《疆南》
新疆是我出生的地方,是位于中国西北部的一片广袤大地,是中国面积最大的自治区,旧时被称作西域,现在有数十个民族居住于此。其中,作为大部分少数民族聚居的区域,南疆不仅有一座世界第二大流动沙漠,也拥有着中国最长的内陆河——塔里木河。沿着河流行进,不仅能见到社会体制迅速发展的现在,还能依稀瞥见千年以前人类文明的遗留。十九世纪末,年轻的瑞典探险家斯文·赫定来到西域,沿着丝绸之路开始了他传奇的探险生涯。在罗布人向导奥尔德克的帮助下,赫定在荒漠之中发现了对他而言如同“庞贝古城”一般的楼兰故城遗址。百年以后,我与奥尔德克的子孙立于奥尔德克的雕塑前,看着已被黄沙埋没的坟墓,想象着他与赫定彼时的风采。如果没有亲眼见到那些曾被掩埋于沙丘下的佛寺遗址和壁画文物,很难想象这个清代被称为回疆的地方曾经在公元六世纪时是大乘佛教的圣地。就像命运相似的君士坦丁堡一样,文明的换代更替便是如此,被劲风吹过而现世,被黄沙遮蔽而消亡。

作为汉族移民到新疆以后的第三代人中的一员,也就是真正生长在这里的人,我看待世界的方式是由这里所塑造的。它包含了以下的这些元素,羊肉、馕、葡萄、烈酒、干爽的烈日、半年的寒冬、冰封入云的雪山、奔腾不息的河流、一望无垠的沙海,还有夏天晚上十点才能见到的夕阳。2002年,9岁的我第一次踏足南疆,彼时的少年甚至已经到过被称为“死亡之海”的塔克拉玛干沙漠,也见过了克孜尔千佛洞里精妙绝伦的尉迟画派的佛像壁画。可那时少不更事,何以参透残存千古的遗风?2009年夏,我16岁,乌鲁木齐发生了令人震惊的暴恐事件,伴随而来的是一整年没有网络的日子,和每一个居住在新疆的人心里抚不平的创伤。人们第一次发现和平是如此脆弱,一旦被打破,过去的生活便一去不复返。2015年,我只身前往伦敦求学,幻想能在孤独和远方中找到自己是谁。后来这个“逃离”计划的确奏效了,在那个五平米的宿舍隔间里生活的日子里,我心里挂念的只有新疆和那里的一切。那时我不知道的是,抚平创伤,同过去的事和解并找到自己是谁,会因为我的“回归”而一起完成。
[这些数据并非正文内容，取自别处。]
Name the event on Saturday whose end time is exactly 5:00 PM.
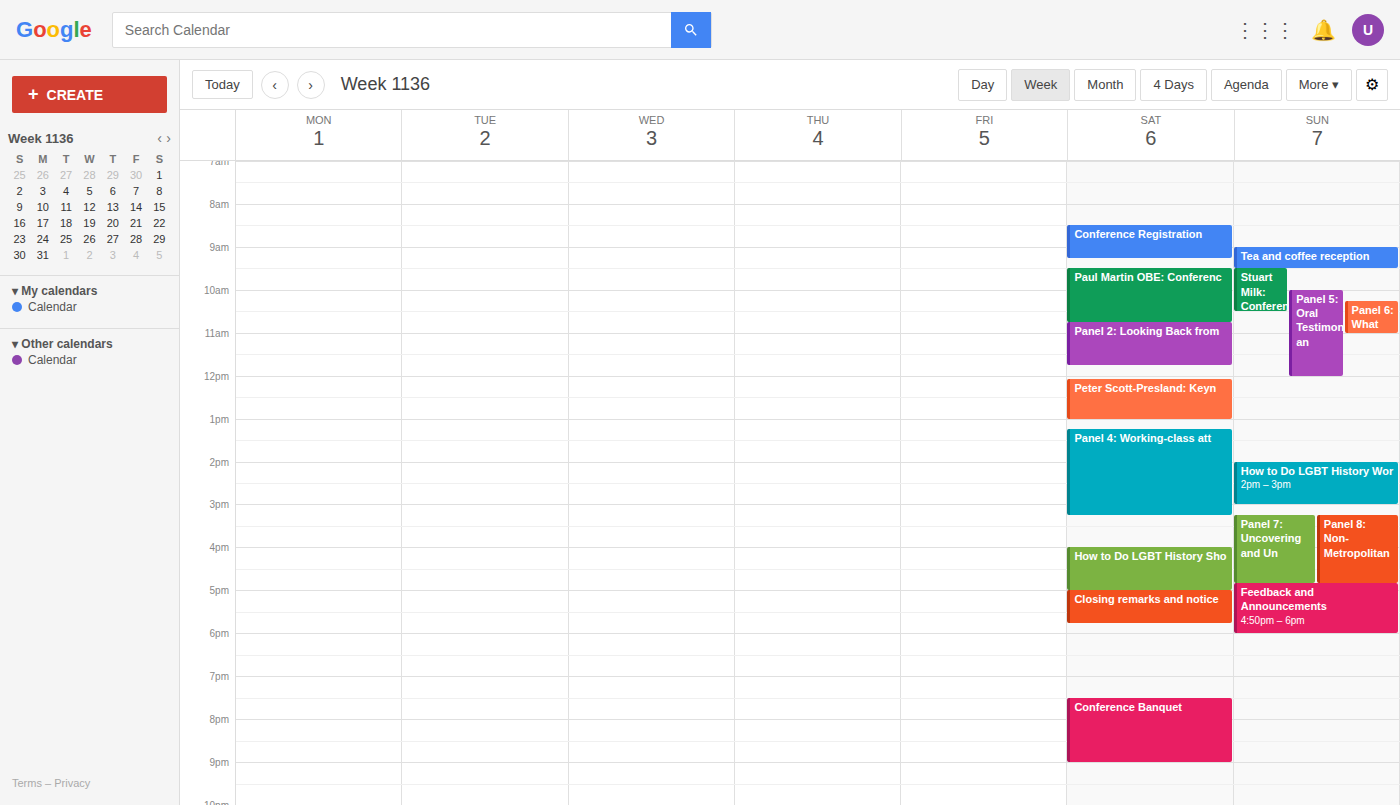
"How to Do LGBT History Sho"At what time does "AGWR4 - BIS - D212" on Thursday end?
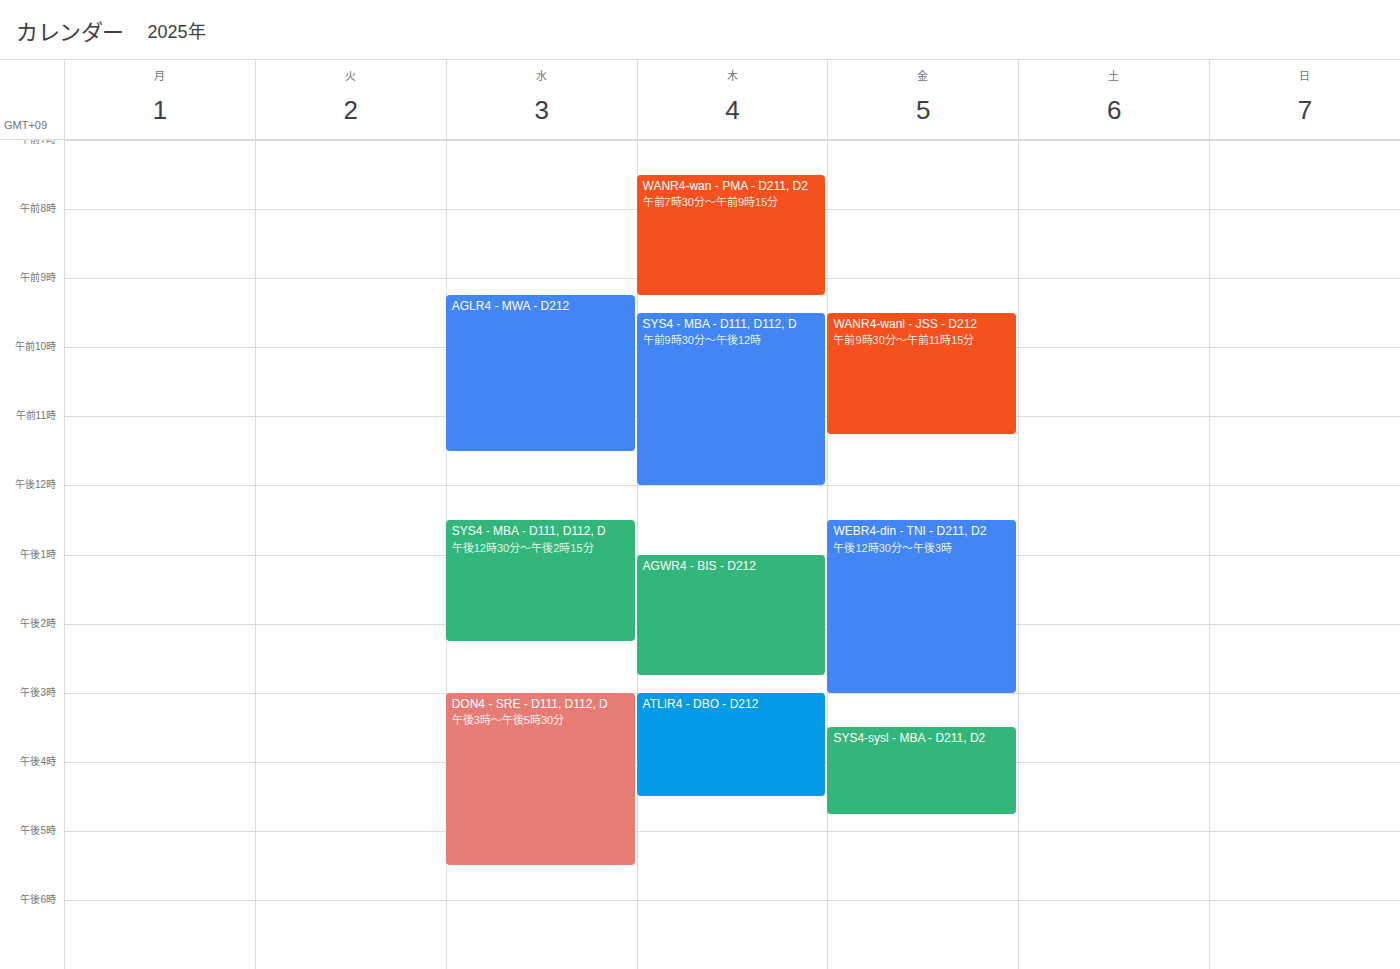
14:45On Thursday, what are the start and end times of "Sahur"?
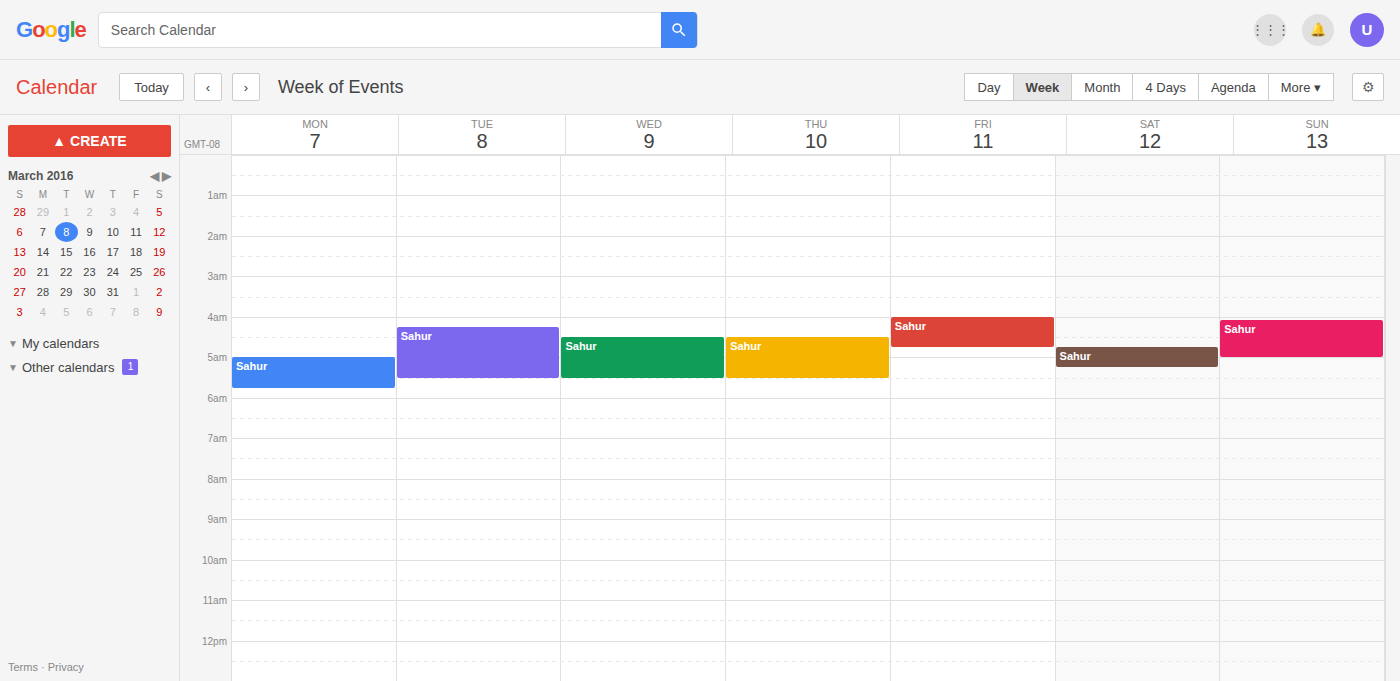
4:30 AM to 5:30 AMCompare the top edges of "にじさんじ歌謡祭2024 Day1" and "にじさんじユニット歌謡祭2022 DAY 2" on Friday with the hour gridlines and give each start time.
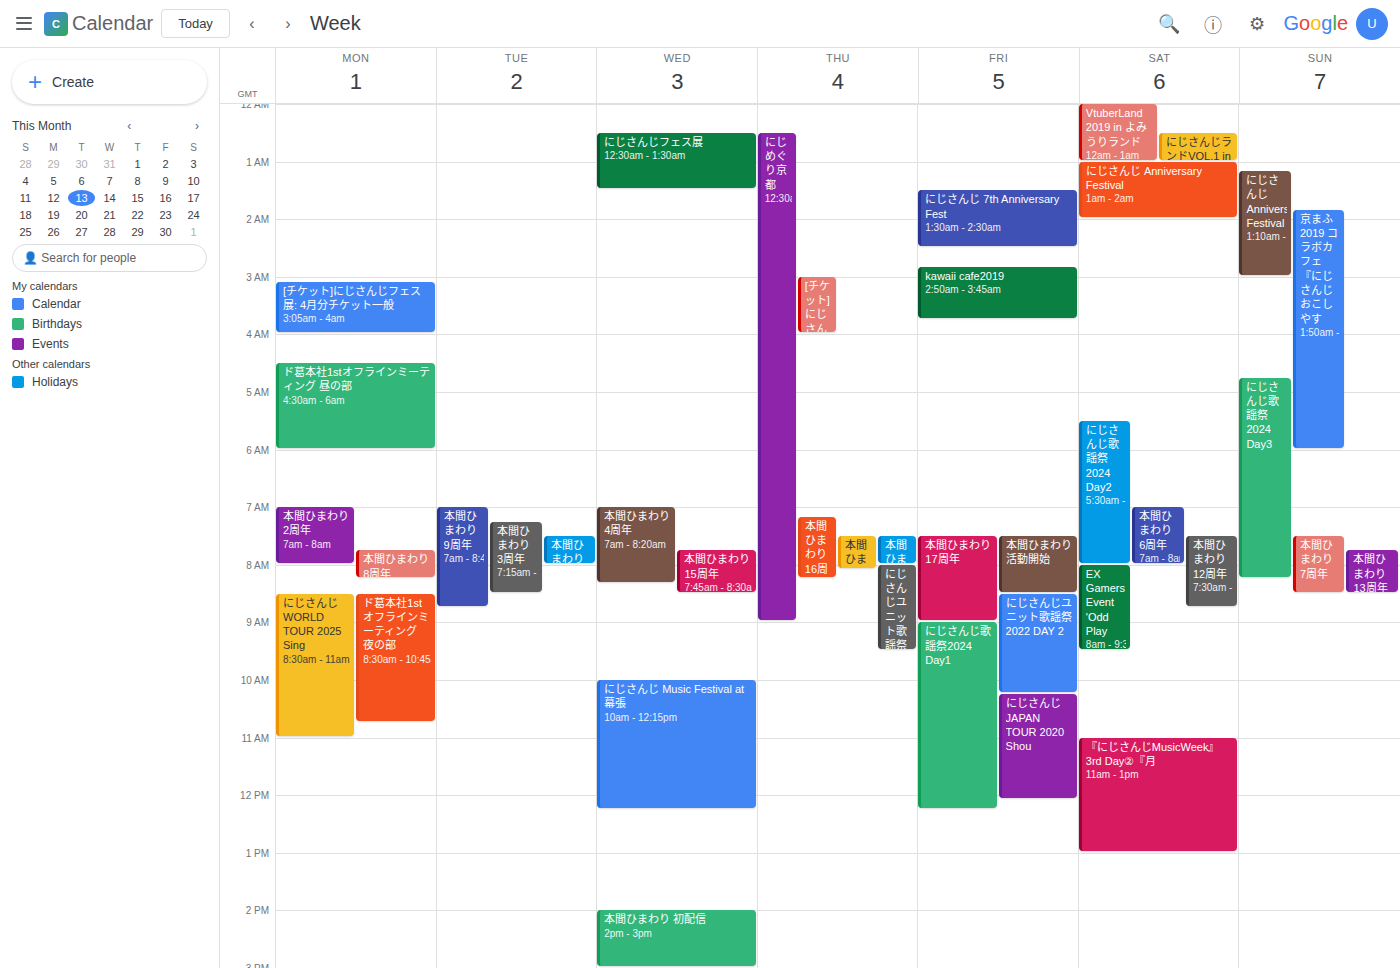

一次一次地,沿着河流穿过沙漠,从一座城到达另一座,我尽可能的去和更多人接触,通过摄影去和他们产生联系。尽管这些联系大都是短暂而脆弱的,但它们无疑帮助我抚平了创伤。我想用照片来证明这片土地并不是很多人以为的那样危险或令人恐惧。她是狂野的,直率的,异域的,同时也是包容的,求新的,最重要的是,她是瑰丽的。或许她只是不善于表达自己的美,又或许她一直在等待一个机会,也许有一天,有越来越多的青年来到这里与她相见,相拥。

‘JiangNan’
Xinjiang is the largest autonomous region in northwestern China, where I was born. It used to known as the Western Regions for hundreds and thousands of years​ and is now a place where dozens of ethnic groups inhabit. As the region where most minorities live, southern Xinjiang has the world's second largest mobile desert, the Taklimakan desert, and also has the longest inland river in China, the Tarim River. Walking along the river, you can see the rapid development of the social system, while seeing the legacy of human civilization from thousands of years ago. At the end of the 19th century, the young Swedish explorer Sven Hedin came to the Western Region and began his legendary adventure along the Silk Road. With the great help​ of the Lop man guide, Ordek, Hedin discovered the ancient city ruins of Loulan in the Lop Nor wildness. For him, it was like found the ancient city of Pompeii. After a century, I and Ordek's descendants standing in front of his sculpture, watching the grave that had been buried in the yellow sand, imagining the moments that only belong to them. If you haven't seen the Buddhist temple ruins, murals and artefacts that were buried under the sand dunes, it is impossible to imagine that the place that was once called Altishahr in the Qing Dynasty was a holy place of Mahayana Buddhism in the sixth century. It reminds me of Constantinople, which has a similar fate with here. The replacement of civilization is just like a city in the desert, appears after being blown by the wind, eroded by the wind, and at last, obscured by the sands.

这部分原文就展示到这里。